After being formed deep in the bowels of the earth, helium tends to rise and collect in the same deposits as natural gas. In fact, most of our helium supply comes from natural gas companies that collect the gas as an ancillary benefit. Unfortunately, current technological limits mean that helium is only economically recoverable at concentrations greater than 0.3%. Consequently, the vast majority of the helium in gas reserves is simply vented away.
But the weakest link in the helium supply chain: The U.S. federal government is no longer selling helium to traders and manufacturers.
Back in 1925 when helium-based airships seemed like they would become vital to national defense, the U.S. government created the Federal Helium Reserve (FHR) out of a giant, abandoned salt mine located 12 miles northwest of Amarillo, Texas. Over several decades, FHR collected as much helium as it could and essentially became the world’s strategic helium reserve supplying ~40% of the world’s needs.

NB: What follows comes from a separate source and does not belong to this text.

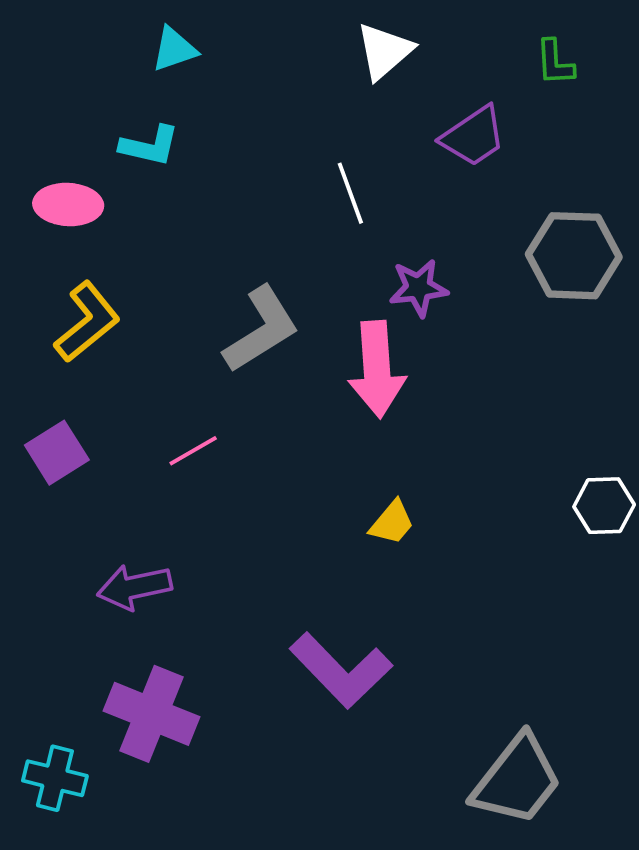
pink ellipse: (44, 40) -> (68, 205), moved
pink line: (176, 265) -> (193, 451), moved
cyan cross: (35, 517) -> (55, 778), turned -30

Unfortunately, the FHR eventually ran into debt trouble to the tune of billions of dollars thanks to its practice of selling helium at well below market prices. In 1996, the U.S. government passed laws mandating FHR to sell off its reserves and close in 2021 in an effort to recoup its debts.
The Bureau of Land Management (BLM) has outlined the process and timeline by which the FHR will dispose of its remaining helium and helium assets. BLM, which now manages the reserve, managed to sell off most of the stored helium to all users, with the remaining 3 billion cubic feet (84 million cubic meters) by 2018 restricted for sale to only federal users, including universities that use helium for federally sponsored research. BLM held its last Crude Helium Auction in Amarillo, Texas, in 2019 with the price rising 135%, from $119/Mcf in 2018 to $280/Mcf in 2019.
The sale of crude helium to private industry has been discontinued and the remaining stockpile is earmarked for Federal users only.
The sale deadline has since then been extended to 30 September 2022, but privatization likely won’t be completed until at least 2023.